As one of only six people to sign both the Constitution and Declaration of Independence, Wilson built his reputation and legal theories on the Scottish Enlightenment writings of David Hume and Adam Smith. Scholars refer to him as the "principal architect of the executive branch” for laying out Article 2 of the Constitution which defines the powers of the President.
Later in life, he handled Native American treaties on land and gained wealth as the President of a land speculation venture in the Illinois territory.
Later falling into debt after an economic panic, Wilson was imprisoned in a debtors' prison in New Jersey. His son paid the debt, but Wilson went to North Carolina to escape other creditors. He was again briefly imprisoned in North Carolina and in 1798, he suffered a bout of malaria and died of a stroke at age 55.
William Paterson
William Paterson was a senior associate who sought debate, reason and compromise to get things done over his own ambition and pursuit of wealth. He was sent to the 1787 Philadelphia Convention, where he proposed the New Jersey Plan as an alternative option to the Virginia Plan for the structure of Congress.
Ultimately, the Connecticut Compromise setup the New Jersey Plan’s Senate chamber and the Virginia Plan’s House of Representatives as the full makeup of the U.S. Congress.
Today both the city of Paterson, NJ and the college, William Paterson University, are named after him.
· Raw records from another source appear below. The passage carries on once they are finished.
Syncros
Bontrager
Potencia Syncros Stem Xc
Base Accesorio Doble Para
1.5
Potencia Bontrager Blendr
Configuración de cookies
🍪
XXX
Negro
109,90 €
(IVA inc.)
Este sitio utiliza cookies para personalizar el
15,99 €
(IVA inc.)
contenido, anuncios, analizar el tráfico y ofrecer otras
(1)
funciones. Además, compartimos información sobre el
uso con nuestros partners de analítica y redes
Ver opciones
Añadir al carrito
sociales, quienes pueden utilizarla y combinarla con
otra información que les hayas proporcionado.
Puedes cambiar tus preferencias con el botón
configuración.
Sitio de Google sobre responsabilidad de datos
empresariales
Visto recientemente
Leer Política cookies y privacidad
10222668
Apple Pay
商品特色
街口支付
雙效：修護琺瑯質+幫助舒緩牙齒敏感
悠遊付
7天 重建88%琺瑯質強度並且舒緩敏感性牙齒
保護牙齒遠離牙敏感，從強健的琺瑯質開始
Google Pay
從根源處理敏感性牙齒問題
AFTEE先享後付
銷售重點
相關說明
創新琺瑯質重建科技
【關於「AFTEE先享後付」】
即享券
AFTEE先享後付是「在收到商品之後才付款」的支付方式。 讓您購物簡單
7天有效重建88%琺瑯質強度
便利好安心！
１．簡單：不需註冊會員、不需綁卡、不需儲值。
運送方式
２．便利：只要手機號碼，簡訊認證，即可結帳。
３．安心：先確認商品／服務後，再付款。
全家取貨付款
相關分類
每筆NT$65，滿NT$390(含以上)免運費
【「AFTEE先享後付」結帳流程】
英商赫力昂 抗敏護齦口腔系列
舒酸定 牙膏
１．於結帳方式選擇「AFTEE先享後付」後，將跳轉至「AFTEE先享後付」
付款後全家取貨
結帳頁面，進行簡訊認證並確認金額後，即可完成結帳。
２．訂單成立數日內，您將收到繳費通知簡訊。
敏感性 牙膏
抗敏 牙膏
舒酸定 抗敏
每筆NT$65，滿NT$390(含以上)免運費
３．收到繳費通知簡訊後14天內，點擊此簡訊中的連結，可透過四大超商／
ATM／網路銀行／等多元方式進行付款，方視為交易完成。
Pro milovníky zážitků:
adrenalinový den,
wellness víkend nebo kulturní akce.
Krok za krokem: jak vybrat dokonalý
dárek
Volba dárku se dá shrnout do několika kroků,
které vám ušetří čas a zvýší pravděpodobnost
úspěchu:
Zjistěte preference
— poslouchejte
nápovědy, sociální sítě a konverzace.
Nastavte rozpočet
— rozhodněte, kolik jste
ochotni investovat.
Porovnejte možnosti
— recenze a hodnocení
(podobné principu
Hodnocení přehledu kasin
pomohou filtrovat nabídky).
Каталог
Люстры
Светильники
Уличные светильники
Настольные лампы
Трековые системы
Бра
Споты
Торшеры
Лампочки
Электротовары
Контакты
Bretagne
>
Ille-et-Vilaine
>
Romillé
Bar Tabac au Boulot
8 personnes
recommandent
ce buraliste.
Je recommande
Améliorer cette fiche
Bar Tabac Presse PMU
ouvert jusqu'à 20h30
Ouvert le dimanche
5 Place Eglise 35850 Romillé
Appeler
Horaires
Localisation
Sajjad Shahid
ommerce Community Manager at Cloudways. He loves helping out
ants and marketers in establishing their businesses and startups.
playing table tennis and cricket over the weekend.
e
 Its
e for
While maybe not a lowlight, for all the good he did, you’d think he’d at least get a statue.
Jacob Shallus
Jacob Shallus was literally the Constitutional Convention Intern. Shallus' name does not appear on the document but an investigation into the penman for the 150th anniversary of the Constitution revealed his identity as the transcriber of the signers’ ideas and design decisions.
In other words, its his handwriting you see whenever you see a picture of the original document. PowerPoint slide deck work before PowerPoint. Shallus was paid $30 (equivalent to US $726 in 2023) for his engrossing and transcribing work to make 4 copies of the document.